Monday, February 20, 2012

Rewrite Your Beginning Before Submitting

I've started editing the stories for issue #16 and I'm struck, once again, at how the bulk of the editing suggestions apply to a story's first few paragraphs. That's not always the case, but it's a safe bet, even for the stories that win a prize. In stories that don't win a prize, the beginnings generally have even more problems.

When you first draft a story, you're still making basic decisions about where it's going and what's going to happen in it. As a result, when you first draft the beginning, you know less about your story than you will at any other point in the writing process. But the beginning is the most critical part of any story you're hoping to sell, so why are you writing it when you're the most ignorant about your story?

I once said in a newsletter that you should write your story's beginning last, but that's hard to do. Even I have trouble with that rule, and it's my rule! So here's what I do instead: 

Once I've re-written a story enough times to be satisfied with it, and I'm pretty sure I could submit it as is, I put it away for a day or so. Then I go back and read the story starting from a few paragraphs in. In other words, I skip the beginning but read to the end. When I'm done, I understand much better what my story is really about, both plot-wise and thematically.

Armed with that knowledge, I read the beginning, and I usually cringe. Because now I see an image, or a word choice, or a phrasing issue, that fit the story I had in mind three drafts ago, but no longer fits the story I'm planning to submit.

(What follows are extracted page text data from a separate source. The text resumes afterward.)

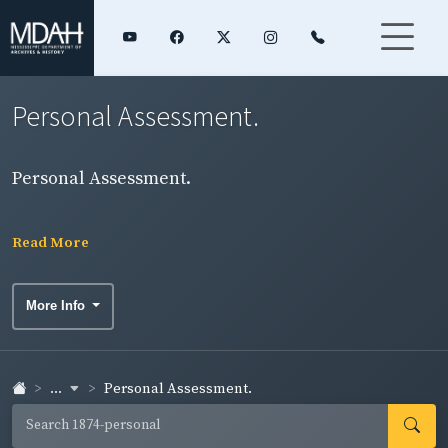
Personal Assessment.
Personal Assessment.
Read More
More Info
...
Personal Assessment.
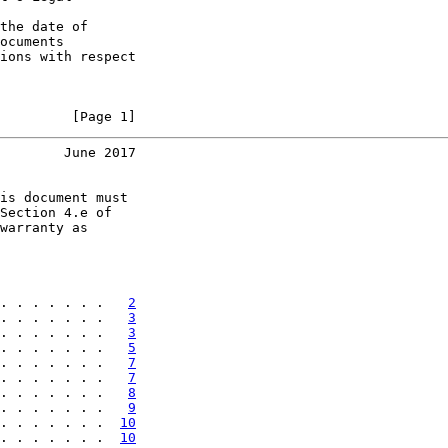
the date of

ocuments

ions with respect

         [Page 1]
        June 2017
is document must

Section 4.e of

warranty as

. . . . . . .   
2
. . . . . . .   
3
. . . . . . .   
3
. . . . . . .   
5
. . . . . . .   
7
. . . . . . .   
7
. . . . . . .   
8
. . . . . . .   
9
. . . . . . .  
10
. . . . . . .  
10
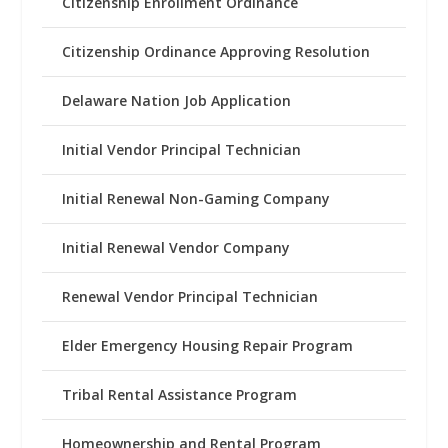
Citizenship Enrollment Ordinance
Citizenship Ordinance Approving Resolution
Delaware Nation Job Application
Initial Vendor Principal Technician
Initial Renewal Non-Gaming Company
Initial Renewal Vendor Company
Renewal Vendor Principal Technician
Elder Emergency Housing Repair Program
Tribal Rental Assistance Program
Homeownership and Rental Program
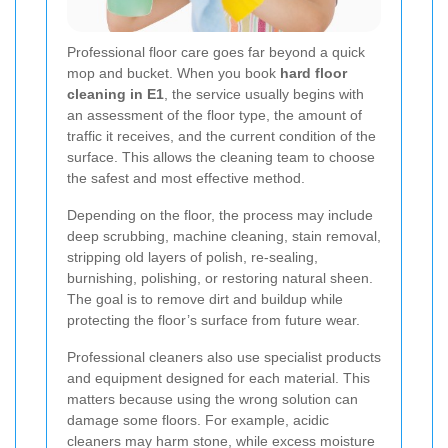
Professional floor care goes far beyond a quick
mop and bucket. When you book
hard floor
cleaning in E1
, the service usually begins with
an assessment of the floor type, the amount of
traffic it receives, and the current condition of the
surface. This allows the cleaning team to choose
the safest and most effective method.
Depending on the floor, the process may include
deep scrubbing, machine cleaning, stain removal,
stripping old layers of polish, re-sealing,
burnishing, polishing, or restoring natural sheen.
The goal is to remove dirt and buildup while
protecting the floor’s surface from future wear.
Professional cleaners also use specialist products
and equipment designed for each material. This
matters because using the wrong solution can
damage some floors. For example, acidic
cleaners may harm stone, while excess moisture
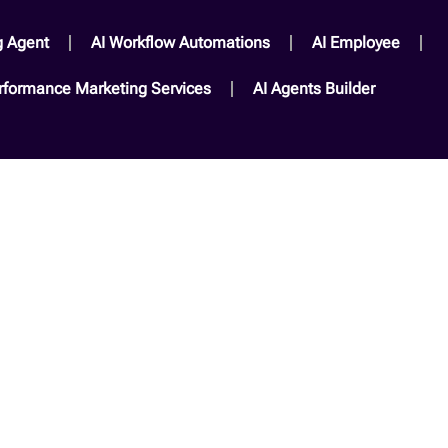
g Agent
AI Workflow Automations
AI Employee
rformance Marketing Services​
AI Agents Builder​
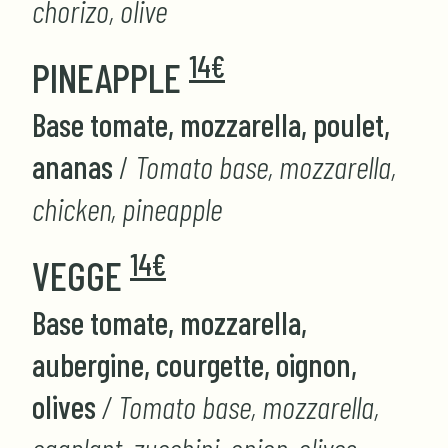
chorizo, olive
14€
PINEAPPLE
Base tomate, mozzarella, poulet,
ananas
/
Tomato base, mozzarella,
chicken, pineapple
14€
VEGGE
Base tomate, mozzarella,
aubergine, courgette, oignon,
olives
/ Tomato base, mozzarella,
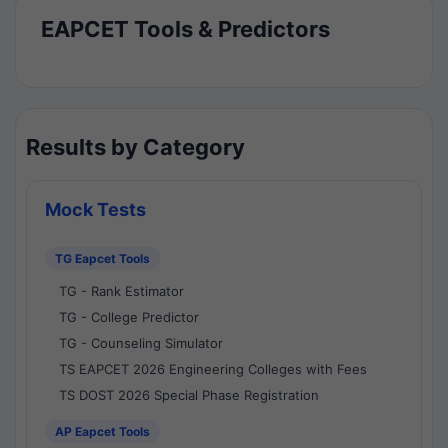
EAPCET Tools & Predictors
Results by Category
Mock Tests
TG Eapcet Tools
TG - Rank Estimator
TG - College Predictor
TG - Counseling Simulator
TS EAPCET 2026 Engineering Colleges with Fees
TS DOST 2026 Special Phase Registration
AP Eapcet Tools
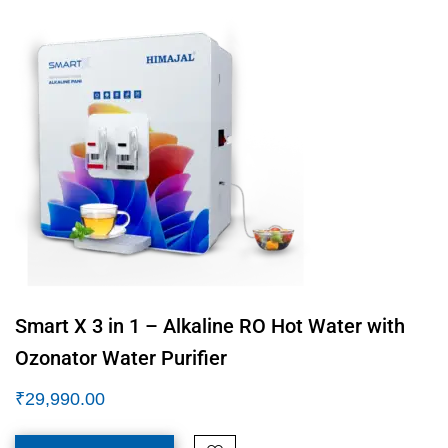
Smart X 3 in 1 – Alkaline RO Hot Water with
Ozonator Water Purifier
₹
29,990.00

Sometimes I just edit the beginning, but I've also had good luck deleting the first few paragraphs and starting from scratch, right then and there, because now I know what fits and what doesn't, and I also know the absolute minimum that has to happen to set up the rest of the story. More importantly, now I can finally get the tone right, and I know what details to put in to set up what's going to happen next. When nothing that is not vital to the story's plot, character, mood, or theme appears in the beginning anymore, I submit the story.

Three of the last six stories I used this technique on were accepted by the first place I sent them. Try it!